People made sure Dutch beach volleyball player Steven van de Velde didn’t get a warm welcome when he stepped onto the court for the first time at the Paris Olympics on Sunday.

In video from ahead of the match, the convicted child rapist was met with loud boos and a small scattering of applause as he and Netherlands teammate Matthew Immers were introduced before facing off against Italy.

The pair would go on to lose.
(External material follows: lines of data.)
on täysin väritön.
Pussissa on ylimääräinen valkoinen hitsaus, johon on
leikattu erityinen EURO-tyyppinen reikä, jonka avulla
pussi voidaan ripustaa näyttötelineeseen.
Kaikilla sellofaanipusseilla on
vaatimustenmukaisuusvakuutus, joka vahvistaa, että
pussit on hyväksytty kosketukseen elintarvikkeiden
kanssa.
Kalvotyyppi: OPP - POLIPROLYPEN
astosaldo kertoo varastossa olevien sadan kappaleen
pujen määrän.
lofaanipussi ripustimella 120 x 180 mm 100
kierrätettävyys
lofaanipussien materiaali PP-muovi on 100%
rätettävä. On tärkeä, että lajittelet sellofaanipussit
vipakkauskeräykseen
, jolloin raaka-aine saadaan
Van de Velde’s next match is on Wednesday against Chile.

Before the Paris Games began, there was already controversy over the Netherlands’ decision to include van de Velde on its Olympic team.

The athlete was sentenced to four years in prison in 2016 after admitting to raping a 12-year-old British girl who he traveled from Amsterdam to England to meet when he was 19.

He was caught when the minor tried to obtain the morning-after pill, prompting the healthcare clinic to alert her family and the authorities.

Van de Velde ended up serving only 13 months before being released in 2017. His name remains on the United Kingdom’s sex offender registry.

Dutch athlete Steven van de Velde was booed ahead of his beach volleyball match at the Paris Olympics on Sunday.
David Davies - PA Images via Getty Images

Though there were calls to drop the athlete from its team, the Dutch Olympic Committee defended its decision to let van de Velde play, saying in a statement that “a lot has happened since” the 2016 assault and that he had “grown and positively changed his life,” according to The Athletic.

“We are deeply aware that the renewed publicity about Steven van de Velde is causing a lot of emotion, which we fully understand, as the events at that time were very serious,” the statement said.

However, the committee agreed not to let him stay in the Olympic Village with other athletes.

Van de Velde has refused to address the media during his time in Paris but seemed to downplay his actions in interviews after his release from prison.

“I have been branded as a sex monster, as a paedophile,” he told Dutch newspaper Algemeen Dagblad in 2017, per The Athletic. “That I am not — really not.”